### [PROBLEM DETAILS]
Change "Zuschauer" to "Fans" throughout the lines that run from the start down to and including the line containing "enorm wichtigen Zählern im Aufstiegskampf.", and give only those lines back with everything else left as it is.

Transcribed page contents:
Content starts
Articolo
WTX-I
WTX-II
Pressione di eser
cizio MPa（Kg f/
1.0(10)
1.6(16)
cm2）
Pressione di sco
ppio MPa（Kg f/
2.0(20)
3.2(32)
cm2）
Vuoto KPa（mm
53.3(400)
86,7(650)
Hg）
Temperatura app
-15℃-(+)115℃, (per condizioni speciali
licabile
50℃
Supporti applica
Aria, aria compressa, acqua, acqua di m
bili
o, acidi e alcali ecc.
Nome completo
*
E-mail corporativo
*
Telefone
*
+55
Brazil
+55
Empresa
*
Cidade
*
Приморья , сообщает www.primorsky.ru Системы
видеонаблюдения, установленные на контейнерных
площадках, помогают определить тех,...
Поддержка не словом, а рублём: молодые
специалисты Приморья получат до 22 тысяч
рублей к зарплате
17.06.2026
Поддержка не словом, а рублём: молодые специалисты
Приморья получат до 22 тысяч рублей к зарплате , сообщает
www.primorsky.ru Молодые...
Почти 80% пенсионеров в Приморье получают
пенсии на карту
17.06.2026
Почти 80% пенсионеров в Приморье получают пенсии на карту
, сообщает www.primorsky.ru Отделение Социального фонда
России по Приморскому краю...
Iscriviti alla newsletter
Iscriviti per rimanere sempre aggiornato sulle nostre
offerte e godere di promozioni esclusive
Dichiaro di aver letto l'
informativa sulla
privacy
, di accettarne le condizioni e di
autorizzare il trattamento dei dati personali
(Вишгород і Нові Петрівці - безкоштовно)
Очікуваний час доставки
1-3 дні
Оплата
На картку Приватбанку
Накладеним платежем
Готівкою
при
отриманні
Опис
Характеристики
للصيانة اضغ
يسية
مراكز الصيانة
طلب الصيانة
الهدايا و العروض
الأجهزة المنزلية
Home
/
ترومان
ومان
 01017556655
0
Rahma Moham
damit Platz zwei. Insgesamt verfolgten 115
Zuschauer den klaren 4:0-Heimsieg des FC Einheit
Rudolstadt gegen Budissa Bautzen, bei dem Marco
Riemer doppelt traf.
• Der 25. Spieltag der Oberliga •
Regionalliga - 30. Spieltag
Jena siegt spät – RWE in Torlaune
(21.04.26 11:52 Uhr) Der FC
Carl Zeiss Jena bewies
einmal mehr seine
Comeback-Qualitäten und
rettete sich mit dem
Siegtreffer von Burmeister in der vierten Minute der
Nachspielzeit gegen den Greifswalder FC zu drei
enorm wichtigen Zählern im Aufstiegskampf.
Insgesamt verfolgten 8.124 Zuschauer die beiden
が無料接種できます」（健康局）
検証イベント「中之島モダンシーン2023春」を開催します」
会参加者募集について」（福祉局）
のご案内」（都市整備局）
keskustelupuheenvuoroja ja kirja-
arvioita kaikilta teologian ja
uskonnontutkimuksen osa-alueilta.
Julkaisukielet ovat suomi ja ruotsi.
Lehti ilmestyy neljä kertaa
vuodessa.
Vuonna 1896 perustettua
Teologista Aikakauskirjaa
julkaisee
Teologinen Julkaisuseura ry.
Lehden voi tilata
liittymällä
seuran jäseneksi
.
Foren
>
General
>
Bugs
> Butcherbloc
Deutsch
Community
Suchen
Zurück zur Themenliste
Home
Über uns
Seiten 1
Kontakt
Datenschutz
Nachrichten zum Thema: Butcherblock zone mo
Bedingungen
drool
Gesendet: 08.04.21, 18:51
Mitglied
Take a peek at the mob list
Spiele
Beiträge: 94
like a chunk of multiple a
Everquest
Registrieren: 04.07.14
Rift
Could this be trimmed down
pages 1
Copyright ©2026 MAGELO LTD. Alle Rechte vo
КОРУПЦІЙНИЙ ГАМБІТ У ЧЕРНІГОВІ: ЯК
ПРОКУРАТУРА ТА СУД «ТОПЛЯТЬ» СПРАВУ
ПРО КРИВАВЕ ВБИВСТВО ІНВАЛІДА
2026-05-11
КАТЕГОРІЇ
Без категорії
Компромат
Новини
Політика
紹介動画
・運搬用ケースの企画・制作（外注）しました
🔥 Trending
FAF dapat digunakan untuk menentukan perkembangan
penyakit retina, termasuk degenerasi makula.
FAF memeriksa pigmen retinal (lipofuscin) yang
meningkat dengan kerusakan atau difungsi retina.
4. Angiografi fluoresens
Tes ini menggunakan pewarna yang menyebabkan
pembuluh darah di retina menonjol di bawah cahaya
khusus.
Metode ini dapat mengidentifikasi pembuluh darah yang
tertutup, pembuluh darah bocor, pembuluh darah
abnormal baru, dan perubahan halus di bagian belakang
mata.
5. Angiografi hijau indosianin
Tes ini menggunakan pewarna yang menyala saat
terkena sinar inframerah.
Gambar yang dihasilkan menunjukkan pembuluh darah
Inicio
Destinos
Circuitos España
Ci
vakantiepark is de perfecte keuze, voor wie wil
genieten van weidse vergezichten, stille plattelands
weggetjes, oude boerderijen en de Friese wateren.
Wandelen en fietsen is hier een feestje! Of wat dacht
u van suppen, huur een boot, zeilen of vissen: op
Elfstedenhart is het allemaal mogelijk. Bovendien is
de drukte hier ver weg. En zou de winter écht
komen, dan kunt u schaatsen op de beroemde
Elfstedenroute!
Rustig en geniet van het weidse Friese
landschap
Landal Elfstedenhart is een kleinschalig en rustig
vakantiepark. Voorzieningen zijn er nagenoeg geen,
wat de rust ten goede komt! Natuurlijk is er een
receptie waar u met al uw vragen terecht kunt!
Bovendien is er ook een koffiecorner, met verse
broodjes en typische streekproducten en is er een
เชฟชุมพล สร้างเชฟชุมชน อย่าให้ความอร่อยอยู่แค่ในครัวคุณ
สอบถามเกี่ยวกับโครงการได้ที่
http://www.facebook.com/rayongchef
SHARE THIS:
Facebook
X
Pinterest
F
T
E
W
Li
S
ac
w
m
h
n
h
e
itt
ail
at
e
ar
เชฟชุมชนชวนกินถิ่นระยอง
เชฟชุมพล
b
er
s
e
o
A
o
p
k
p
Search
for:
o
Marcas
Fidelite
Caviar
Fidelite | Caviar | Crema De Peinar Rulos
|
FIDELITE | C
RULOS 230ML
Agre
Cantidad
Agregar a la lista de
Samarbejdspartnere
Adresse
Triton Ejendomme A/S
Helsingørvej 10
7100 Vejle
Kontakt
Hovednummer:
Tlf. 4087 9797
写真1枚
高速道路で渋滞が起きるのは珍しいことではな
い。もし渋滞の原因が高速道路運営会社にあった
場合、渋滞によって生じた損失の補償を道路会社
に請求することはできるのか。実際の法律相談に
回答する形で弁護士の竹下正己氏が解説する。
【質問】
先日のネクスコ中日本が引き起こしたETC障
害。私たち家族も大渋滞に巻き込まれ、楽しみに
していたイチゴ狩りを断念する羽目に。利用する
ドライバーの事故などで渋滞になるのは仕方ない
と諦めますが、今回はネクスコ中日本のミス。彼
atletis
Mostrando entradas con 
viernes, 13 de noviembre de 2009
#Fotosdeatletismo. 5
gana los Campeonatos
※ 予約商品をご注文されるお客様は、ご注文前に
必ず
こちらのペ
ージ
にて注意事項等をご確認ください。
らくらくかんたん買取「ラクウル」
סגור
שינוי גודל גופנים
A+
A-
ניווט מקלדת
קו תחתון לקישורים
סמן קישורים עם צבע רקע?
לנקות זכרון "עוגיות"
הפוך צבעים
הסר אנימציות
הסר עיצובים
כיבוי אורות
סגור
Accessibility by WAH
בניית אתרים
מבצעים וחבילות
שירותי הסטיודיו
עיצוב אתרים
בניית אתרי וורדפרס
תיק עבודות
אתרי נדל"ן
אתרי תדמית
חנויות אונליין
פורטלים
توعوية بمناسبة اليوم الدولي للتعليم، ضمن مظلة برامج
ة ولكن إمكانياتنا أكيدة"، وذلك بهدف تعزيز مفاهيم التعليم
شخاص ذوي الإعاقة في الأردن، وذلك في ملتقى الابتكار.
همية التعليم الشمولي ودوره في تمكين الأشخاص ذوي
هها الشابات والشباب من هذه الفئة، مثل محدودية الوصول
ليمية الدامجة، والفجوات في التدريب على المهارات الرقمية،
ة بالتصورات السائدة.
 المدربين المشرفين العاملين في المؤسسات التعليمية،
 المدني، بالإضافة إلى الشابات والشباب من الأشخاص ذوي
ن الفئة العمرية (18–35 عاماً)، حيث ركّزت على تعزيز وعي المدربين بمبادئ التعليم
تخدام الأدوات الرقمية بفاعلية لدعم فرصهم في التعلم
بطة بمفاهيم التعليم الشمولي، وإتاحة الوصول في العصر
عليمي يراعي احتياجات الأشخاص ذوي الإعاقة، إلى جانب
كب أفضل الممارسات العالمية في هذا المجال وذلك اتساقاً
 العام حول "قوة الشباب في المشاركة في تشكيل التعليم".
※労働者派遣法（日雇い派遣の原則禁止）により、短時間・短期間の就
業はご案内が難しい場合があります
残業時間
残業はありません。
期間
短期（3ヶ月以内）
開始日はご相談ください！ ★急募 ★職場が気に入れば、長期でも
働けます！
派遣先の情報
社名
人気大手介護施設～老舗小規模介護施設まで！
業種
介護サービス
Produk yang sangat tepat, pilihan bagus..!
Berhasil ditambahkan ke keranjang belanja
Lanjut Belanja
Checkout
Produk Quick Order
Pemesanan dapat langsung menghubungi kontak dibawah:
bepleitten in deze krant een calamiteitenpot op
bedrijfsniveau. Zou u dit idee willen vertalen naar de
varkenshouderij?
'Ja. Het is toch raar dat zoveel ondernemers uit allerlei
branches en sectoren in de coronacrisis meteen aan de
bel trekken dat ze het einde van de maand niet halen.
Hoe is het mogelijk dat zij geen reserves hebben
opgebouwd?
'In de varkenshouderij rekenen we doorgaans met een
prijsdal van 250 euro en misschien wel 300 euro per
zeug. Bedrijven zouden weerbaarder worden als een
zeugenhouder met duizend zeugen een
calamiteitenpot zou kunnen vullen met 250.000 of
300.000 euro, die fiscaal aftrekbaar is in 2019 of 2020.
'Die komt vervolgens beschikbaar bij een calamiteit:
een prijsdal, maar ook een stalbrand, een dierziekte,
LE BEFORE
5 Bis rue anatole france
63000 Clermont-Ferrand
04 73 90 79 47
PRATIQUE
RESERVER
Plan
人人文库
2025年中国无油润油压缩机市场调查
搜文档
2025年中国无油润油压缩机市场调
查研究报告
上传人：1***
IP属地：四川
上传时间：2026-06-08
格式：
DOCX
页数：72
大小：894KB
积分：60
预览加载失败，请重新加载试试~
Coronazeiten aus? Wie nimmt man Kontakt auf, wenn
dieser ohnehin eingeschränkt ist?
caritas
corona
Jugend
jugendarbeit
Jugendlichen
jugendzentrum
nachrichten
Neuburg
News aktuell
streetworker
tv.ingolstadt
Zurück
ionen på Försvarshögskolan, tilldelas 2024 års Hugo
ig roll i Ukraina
Content ends
### [REPLY TO THE TASK]
Articolo
WTX-I
WTX-II
Pressione di eser
cizio MPa（Kg f/
1.0(10)
1.6(16)
cm2）
Pressione di sco
ppio MPa（Kg f/
2.0(20)
3.2(32)
cm2）
Vuoto KPa（mm
53.3(400)
86,7(650)
Hg）
Temperatura app
-15℃-(+)115℃, (per condizioni speciali
licabile
50℃
Supporti applica
Aria, aria compressa, acqua, acqua di m
bili
o, acidi e alcali ecc.
Nome completo
*
E-mail corporativo
*
Telefone
*
+55
Brazil
+55
Empresa
*
Cidade
*
Приморья , сообщает www.primorsky.ru Системы
видеонаблюдения, установленные на контейнерных
площадках, помогают определить тех,...
Поддержка не словом, а рублём: молодые
специалисты Приморья получат до 22 тысяч
рублей к зарплате
17.06.2026
Поддержка не словом, а рублём: молодые специалисты
Приморья получат до 22 тысяч рублей к зарплате , сообщает
www.primorsky.ru Молодые...
Почти 80% пенсионеров в Приморье получают
пенсии на карту
17.06.2026
Почти 80% пенсионеров в Приморье получают пенсии на карту
, сообщает www.primorsky.ru Отделение Социального фонда
России по Приморскому краю...
Iscriviti alla newsletter
Iscriviti per rimanere sempre aggiornato sulle nostre
offerte e godere di promozioni esclusive
Dichiaro di aver letto l'
informativa sulla
privacy
, di accettarne le condizioni e di
autorizzare il trattamento dei dati personali
(Вишгород і Нові Петрівці - безкоштовно)
Очікуваний час доставки
1-3 дні
Оплата
На картку Приватбанку
Накладеним платежем
Готівкою
при
отриманні
Опис
Характеристики
للصيانة اضغ
يسية
مراكز الصيانة
طلب الصيانة
الهدايا و العروض
الأجهزة المنزلية
Home
/
ترومان
ومان
 01017556655
0
Rahma Moham
damit Platz zwei. Insgesamt verfolgten 115
Fans den klaren 4:0-Heimsieg des FC Einheit
Rudolstadt gegen Budissa Bautzen, bei dem Marco
Riemer doppelt traf.
• Der 25. Spieltag der Oberliga •
Regionalliga - 30. Spieltag
Jena siegt spät – RWE in Torlaune
(21.04.26 11:52 Uhr) Der FC
Carl Zeiss Jena bewies
einmal mehr seine
Comeback-Qualitäten und
rettete sich mit dem
Siegtreffer von Burmeister in der vierten Minute der
Nachspielzeit gegen den Greifswalder FC zu drei
enorm wichtigen Zählern im Aufstiegskampf.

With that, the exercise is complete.